Sep 06, 2011 11:41:20.928 sun.net.www.protocol.http.HttpURLConnection writeRequests
FINE: sun.net.www.MessageHeader@9133f65 pairs: {GET /devices HTTP/1.1: null}{Accept: text/plain}{User-Agent: Java/1.7.0}{Host: localhost}{Connection: keep-alive}

and

Sep 06, 2011 11:41:21.436 sun.net.www.protocol.http.HttpURLConnection getInputStream
FINE: sun.net.www.MessageHeader@37086a4 pairs: {null: HTTP/1.1 307 Temporary Redirect}{Location: http://localhost/devices/}{Content-Length: 0}{Server: Jetty(7.4.4.v20110707)}


Any ideas?
Comment 26 Gili Mising name CLA 2011-09-06 11:47:38 EDT
Also, please double check the sharkwire logs (client-bad.txt and server-bad.txt). It's possible I misinterpreted what is going on and this is still a server-side problem.
Comment 27 Gili Mising name CLA 2011-09-06 12:31:34 EDT
Created attachment 202825 [details]
Updated logs include packet data

You can examine HTTP headers in these updated logs.
Comment 28 Gili Mising name CLA 2011-09-06 14:47:41 EDT
According to the Netbeans profiler, the client spends 2100 ms out of 2721 ms in:

java.net.SocketInputStream.read(byte[], int, int, int) invoked by
java.net.SocketInputStream.read(byte[], int, int) invoked by
java.net.BufferedInputStream.fill() invoked by
java.net.BufferedInputStream.read1(byte[], int, int) invoked by
java.net.BufferedInputStream.read(byte[], int, int) invoked by
sun.net.www.http.HttpClient.parseHTTPHeader(MessageHeader, ProgressSource, HttpURLConnection) invoked by
sun.net.www.http.HttpClient.parseHTTP(MessageHeader, ProgressSource, HttpURLConnection) invoked by
sun.net.www.http.HttpURLConnection.getInputStream() invoked by
sun.net.www.http.HttpURLConnection.getResponseCode()
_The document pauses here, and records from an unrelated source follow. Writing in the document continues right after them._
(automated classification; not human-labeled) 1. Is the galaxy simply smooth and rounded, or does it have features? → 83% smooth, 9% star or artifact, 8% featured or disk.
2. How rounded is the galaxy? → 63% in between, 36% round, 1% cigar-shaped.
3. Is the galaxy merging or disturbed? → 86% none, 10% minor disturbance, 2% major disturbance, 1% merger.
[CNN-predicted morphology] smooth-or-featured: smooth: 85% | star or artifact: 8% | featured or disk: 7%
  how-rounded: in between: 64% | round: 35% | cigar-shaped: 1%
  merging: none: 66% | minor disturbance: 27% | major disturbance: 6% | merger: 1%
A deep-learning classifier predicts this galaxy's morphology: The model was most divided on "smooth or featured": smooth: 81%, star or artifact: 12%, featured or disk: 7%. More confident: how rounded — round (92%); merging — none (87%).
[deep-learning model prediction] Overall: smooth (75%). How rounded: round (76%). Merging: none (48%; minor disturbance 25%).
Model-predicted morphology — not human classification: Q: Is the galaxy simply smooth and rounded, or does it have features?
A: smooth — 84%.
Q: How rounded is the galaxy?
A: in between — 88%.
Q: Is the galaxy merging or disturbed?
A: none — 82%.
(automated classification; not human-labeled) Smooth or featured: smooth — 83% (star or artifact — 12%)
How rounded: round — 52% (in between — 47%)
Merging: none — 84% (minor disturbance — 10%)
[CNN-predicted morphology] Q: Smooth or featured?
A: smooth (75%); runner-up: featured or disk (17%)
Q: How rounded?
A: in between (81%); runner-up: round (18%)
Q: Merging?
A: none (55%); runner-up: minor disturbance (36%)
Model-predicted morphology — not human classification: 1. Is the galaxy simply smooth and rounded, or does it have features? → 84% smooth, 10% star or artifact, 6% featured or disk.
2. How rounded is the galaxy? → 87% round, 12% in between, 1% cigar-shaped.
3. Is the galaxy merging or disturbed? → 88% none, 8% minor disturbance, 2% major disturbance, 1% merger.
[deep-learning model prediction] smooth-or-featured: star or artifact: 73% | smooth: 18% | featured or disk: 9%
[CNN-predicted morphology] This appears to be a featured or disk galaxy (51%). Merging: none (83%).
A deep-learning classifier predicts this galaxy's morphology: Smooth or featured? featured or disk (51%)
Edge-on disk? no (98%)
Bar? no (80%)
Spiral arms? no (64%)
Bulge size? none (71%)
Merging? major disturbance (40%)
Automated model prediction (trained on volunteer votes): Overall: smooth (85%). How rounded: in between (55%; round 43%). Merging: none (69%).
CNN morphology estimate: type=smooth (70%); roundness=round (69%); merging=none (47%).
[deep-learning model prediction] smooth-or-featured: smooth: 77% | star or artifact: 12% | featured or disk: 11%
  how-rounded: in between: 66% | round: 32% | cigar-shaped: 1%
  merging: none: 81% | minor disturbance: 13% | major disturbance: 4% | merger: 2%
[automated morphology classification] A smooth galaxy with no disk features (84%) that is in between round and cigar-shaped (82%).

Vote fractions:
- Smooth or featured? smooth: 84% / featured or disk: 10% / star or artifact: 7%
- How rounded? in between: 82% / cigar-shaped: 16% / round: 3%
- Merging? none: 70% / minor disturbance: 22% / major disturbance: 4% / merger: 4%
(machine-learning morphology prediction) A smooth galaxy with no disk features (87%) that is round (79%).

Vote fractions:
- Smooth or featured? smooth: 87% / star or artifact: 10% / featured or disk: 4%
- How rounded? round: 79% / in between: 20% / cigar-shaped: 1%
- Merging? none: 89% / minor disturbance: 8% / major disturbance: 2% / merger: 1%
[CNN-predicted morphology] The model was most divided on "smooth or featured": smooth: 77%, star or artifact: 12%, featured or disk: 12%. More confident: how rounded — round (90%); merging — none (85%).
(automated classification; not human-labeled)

On the one hand, Wireshark seems to indicate the client is wasting 500 ms after receiving a response. On the other hand, the client profiler seems to indicate the client is unable to proceed because it's waiting on bytes. Something doesn't make sense.
Comment 29 Gili Mising name CLA 2011-09-06 16:44:06 EDT
Disabling the "Base Filtering Engine" service and all its dependencies fixes the problem. What doesn't make sense is that when I re-enable all the relevant services the problem doesn't come back. It's not clear which individual service is causing TCP delays, why and how to fix it.
Comment 30 Jan Bartel CLA 2011-09-06 21:45:15 EDT
Gili,

Looking at this post:
http://forums.openvpn.net/topic7965.html

Talks about ESET that was introducing a 500ms delay to filtering http packets ... could this be it?

Jan
Comment 31 Gili Mising name CLA 2011-09-06 23:03:33 EDT
Hi Jan,

That's one of the first things I tried disabling but it didn't seem to have any effect. What's worse, I have ESET Antivirus at home and it doesn't exhibit this problem. I'll try uninstalling it at work tomorrow and seeing if it makes a difference.
Comment 32 Gili Mising name CLA 2011-09-07 10:44:34 EDT
I figured it out.

1. It turns out that disabling ESET AntiVirus using Setup -> "Temporarily disable Antivirus and antispyware protection" doesn't disable all anti-virus components. When I uninstalled the anti-virus the network latency disappeared.

2. This bug seems to be fixed in the latest version of ESET Antivirus. Upgrading from version 4.0.474.0 to 4.2.71.2 fixed it for us.

Thank you everyone for your help. I'm happy we got to the bottom of this :)
Comment 33 Jan Bartel CLA 2011-09-07 19:17:06 EDT
Glad its resolved. Closing this issue.